On the other hand, the scanner NEVER works right. We have two PCs and two laptops on our home office network, and everytime you reboot the 7680 it recognizes DIFFERENT COMPUTERS. It will recognize one, then you reboot, and that one will have disappeared and another pops up. I finally gave up and just used whichever it recognized. Infuriating, but it has destroyed so much work time, I can't tell you.

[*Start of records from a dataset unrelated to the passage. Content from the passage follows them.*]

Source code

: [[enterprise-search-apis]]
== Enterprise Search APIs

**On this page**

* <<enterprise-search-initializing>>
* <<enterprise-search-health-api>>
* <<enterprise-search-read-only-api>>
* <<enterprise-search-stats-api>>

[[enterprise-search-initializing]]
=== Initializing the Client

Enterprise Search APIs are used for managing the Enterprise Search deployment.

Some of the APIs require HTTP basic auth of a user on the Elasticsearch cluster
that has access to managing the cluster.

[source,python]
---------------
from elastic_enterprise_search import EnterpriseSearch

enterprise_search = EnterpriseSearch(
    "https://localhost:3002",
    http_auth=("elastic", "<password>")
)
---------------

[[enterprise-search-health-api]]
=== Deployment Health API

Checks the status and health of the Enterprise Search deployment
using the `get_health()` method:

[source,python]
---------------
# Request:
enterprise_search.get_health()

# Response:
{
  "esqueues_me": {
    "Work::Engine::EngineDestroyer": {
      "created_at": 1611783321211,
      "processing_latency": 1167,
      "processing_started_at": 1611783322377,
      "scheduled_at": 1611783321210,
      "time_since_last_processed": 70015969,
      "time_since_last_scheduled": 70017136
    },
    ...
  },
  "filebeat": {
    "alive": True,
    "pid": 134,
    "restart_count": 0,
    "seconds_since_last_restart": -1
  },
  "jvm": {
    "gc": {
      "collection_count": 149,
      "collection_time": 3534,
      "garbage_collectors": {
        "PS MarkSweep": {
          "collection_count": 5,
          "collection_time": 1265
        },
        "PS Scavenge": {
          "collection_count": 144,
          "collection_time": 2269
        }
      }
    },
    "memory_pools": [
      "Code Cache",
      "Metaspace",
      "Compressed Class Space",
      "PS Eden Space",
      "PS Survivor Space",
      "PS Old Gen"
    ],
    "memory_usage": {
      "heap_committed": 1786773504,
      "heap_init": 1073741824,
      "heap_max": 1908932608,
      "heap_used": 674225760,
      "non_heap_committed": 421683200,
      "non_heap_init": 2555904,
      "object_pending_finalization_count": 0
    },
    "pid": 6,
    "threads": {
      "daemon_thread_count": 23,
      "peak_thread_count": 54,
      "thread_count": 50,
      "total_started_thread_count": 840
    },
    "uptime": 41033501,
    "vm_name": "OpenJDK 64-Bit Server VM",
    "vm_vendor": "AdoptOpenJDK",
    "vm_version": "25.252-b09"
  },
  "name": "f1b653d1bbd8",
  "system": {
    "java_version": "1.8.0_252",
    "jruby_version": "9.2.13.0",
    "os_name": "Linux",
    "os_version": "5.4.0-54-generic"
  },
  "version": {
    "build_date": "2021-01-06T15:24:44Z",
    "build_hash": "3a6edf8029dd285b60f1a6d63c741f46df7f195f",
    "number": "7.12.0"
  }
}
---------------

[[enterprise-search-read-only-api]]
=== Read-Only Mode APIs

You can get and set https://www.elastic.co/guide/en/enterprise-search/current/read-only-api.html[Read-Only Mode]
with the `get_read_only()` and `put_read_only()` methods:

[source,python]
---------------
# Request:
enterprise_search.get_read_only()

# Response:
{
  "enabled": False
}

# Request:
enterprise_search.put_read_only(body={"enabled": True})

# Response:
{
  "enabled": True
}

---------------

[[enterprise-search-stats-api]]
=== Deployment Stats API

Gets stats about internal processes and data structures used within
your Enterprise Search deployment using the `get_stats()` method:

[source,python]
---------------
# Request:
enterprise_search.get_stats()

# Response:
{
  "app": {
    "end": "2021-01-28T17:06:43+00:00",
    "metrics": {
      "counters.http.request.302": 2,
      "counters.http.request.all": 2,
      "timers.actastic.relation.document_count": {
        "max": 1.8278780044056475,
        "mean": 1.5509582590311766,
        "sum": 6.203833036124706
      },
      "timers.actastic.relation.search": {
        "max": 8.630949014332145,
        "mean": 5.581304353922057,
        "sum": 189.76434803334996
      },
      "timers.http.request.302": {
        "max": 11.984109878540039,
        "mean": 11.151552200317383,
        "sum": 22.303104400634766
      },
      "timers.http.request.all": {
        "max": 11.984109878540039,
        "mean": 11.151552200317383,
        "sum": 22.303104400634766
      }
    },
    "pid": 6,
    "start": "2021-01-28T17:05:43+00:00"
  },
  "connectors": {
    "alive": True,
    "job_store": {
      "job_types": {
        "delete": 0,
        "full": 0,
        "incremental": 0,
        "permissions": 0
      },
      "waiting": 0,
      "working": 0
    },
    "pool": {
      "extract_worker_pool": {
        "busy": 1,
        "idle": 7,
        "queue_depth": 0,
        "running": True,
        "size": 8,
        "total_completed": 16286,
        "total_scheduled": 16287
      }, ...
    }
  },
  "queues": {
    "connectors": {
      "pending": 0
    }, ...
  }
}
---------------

My current problem: I get random messages when I'm working in Word or Outlook that "Microsoft has detected an error with the Digital Imaging Monitor and will now close." Then, I guess, it closes even though I never opened it. Ideas? THanks.


----------



## TREVORSILK (Dec 27, 2007)

Hi Guys, I've succeeded but had to go the long way. Reinstalled everything from scratch... What I have also picked up is that your network plays a big role... Next time when you try this and it hangs at 96%un plug your rj45 or unplug before you start the installation even try disabling TCPIP before installing... So far mine has been up and running for the last few days without problems. Good Luck guys.....


----------



## Maire (Jan 9, 2008)

Congrats. Two questions:

1. Does the scanner function work?
2. Are you on a network?

Thanks.

OK, I lied: A third Q: I keep getting a message saying "HP Dig Im Mon has encountered an error and needs to close" .... when I haven't even opened it. Ideas there?


----------



## TREVORSILK (Dec 27, 2007)

Sorry I've been very busy with other things... Yes we are on the network and the scanner function is working to both workstations... There are times that one needs to reboot either and up it comes. No errors sofar, touch wood.


----------



## LCBO (Jan 28, 2008)

I noticed a few others having problems also.
1st thing make sure the printer is connected directly to the pc usb, not a usb hub.
Install the software first, then the printer. When "found new hardware" comes up pick you'll install it yourself. 
In Device manager click on properties of the printer, install drivers from the HP directory which you created.
Everything should work from there. I also was on HP tech support for an hour without any help and finally got my All-in-one working.


----------